- **Consigne**
Recopiez à l'identique, dans le texte sur le gage des stocks, le passage qui s'ouvre sur les mots contenant « En l’espèce, une » et se clôt sur « du pacte commissoire. ».

- **Texte fourni**
Gage des stocks et gage de droit commun : caractère impératif du gage des stocks
En raison des défauts du gage des stocks du Code de commerce et principalement de l’interdiction du pacte commissoire, les professionnels préfèrent souvent recourir au gage de droit commun lorsqu’il s’agit de grever des marchandises. Ce choix ne leur est cependant pas offert, le gage des stocks ayant un caractère impératif.
Cass. ass. plén., 7 déc. 2015, no 14-18435, Sté MJA et a. c/ Sté Bank of London and The Middle East PLC, PBRI
Depuis la réforme du gage de droit commun par l’ordonnance du 23 mars 20061 qui a également consacré au sein du Code de commerce un gage spécial sur les stocks, la coordination des deux dispositifs légaux est incertaine, particulièrement quant au caractère impératif ou seulement supplétif du gage des stocks. L’incertitude est définitivement levée par cet arrêt de l’assemblée plénière de la Cour de cassation, rendu le 7 décembre 2015.
En l’espèce, une banque avait consenti un prêt à une société garanti par un gage de droit commun sans dépossession portant sur un stock de marchandises. La convention de gage était assortie d’un pacte commissoire permettant l’attribution en paiement des biens grevés sans intervention judiciaire. Là résidait d’ailleurs la raison de l’éviction par les parties du gage des stocks du Code de commerce qui, à la différence du droit commun, interdit encore le pacte commissoire. Avant que le constituant ne fasse finalement l’objet d’un redressement judiciaire, puis d’une liquidation judiciaire, le créancier gagiste a réalisé sa sûreté suite à la défaillance du constituant et, par suite, a revendiqué l’assiette de son gage conformément aux effets du pacte commissoire.
Le juge-commissaire, intervenant dans le cadre de la procédure collective postérieurement ouverte, a reçu la demande du gagiste et a ordonné la restitution en sa faveur des marchandises grevées. Cette décision a été contestée par le constituant devant le tribunal puis devant la cour d’appel, les deux juridictions ayant rejeté le recours. Le constituant a alors formé un pourvoi devant la Cour de cassation qui, par un arrêt de la chambre commerciale en date du 19 février 20132, a contredit les juges du fond en retenant le caractère impératif du gage des stocks. Saisie de l’affaire sur renvoi, la cour d’appel de Paris3 a toutefois résisté en recevant de nouveau la possibilité pour les parties d’écarter le gage spécial en faveur de celui de droit commun, ce qui a motivé un nouveau pourvoi.

- **Données fournies**

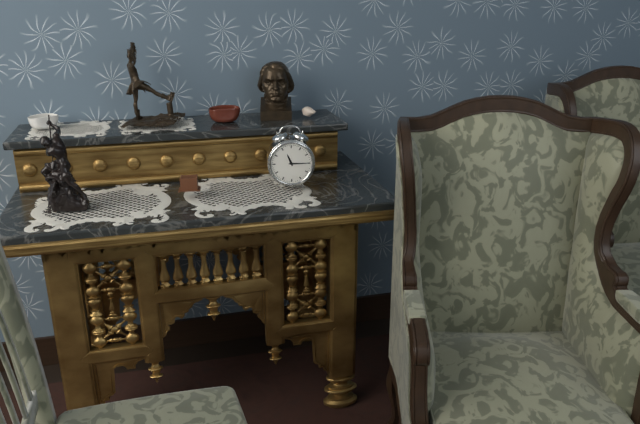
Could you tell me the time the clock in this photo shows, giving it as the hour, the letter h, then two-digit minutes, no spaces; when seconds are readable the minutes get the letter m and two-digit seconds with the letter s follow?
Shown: 11h15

- **Réponse complète**
En l’espèce, une banque avait consenti un prêt à une société garanti par un gage de droit commun sans dépossession portant sur un stock de marchandises. La convention de gage était assortie d’un pacte commissoire permettant l’attribution en paiement des biens grevés sans intervention judiciaire. Là résidait d’ailleurs la raison de l’éviction par les parties du gage des stocks du Code de commerce qui, à la différence du droit commun, interdit encore le pacte commissoire. Avant que le constituant ne fasse finalement l’objet d’un redressement judiciaire, puis d’une liquidation judiciaire, le créancier gagiste a réalisé sa sûreté suite à la défaillance du constituant et, par suite, a revendiqué l’assiette de son gage conformément aux effets du pacte commissoire.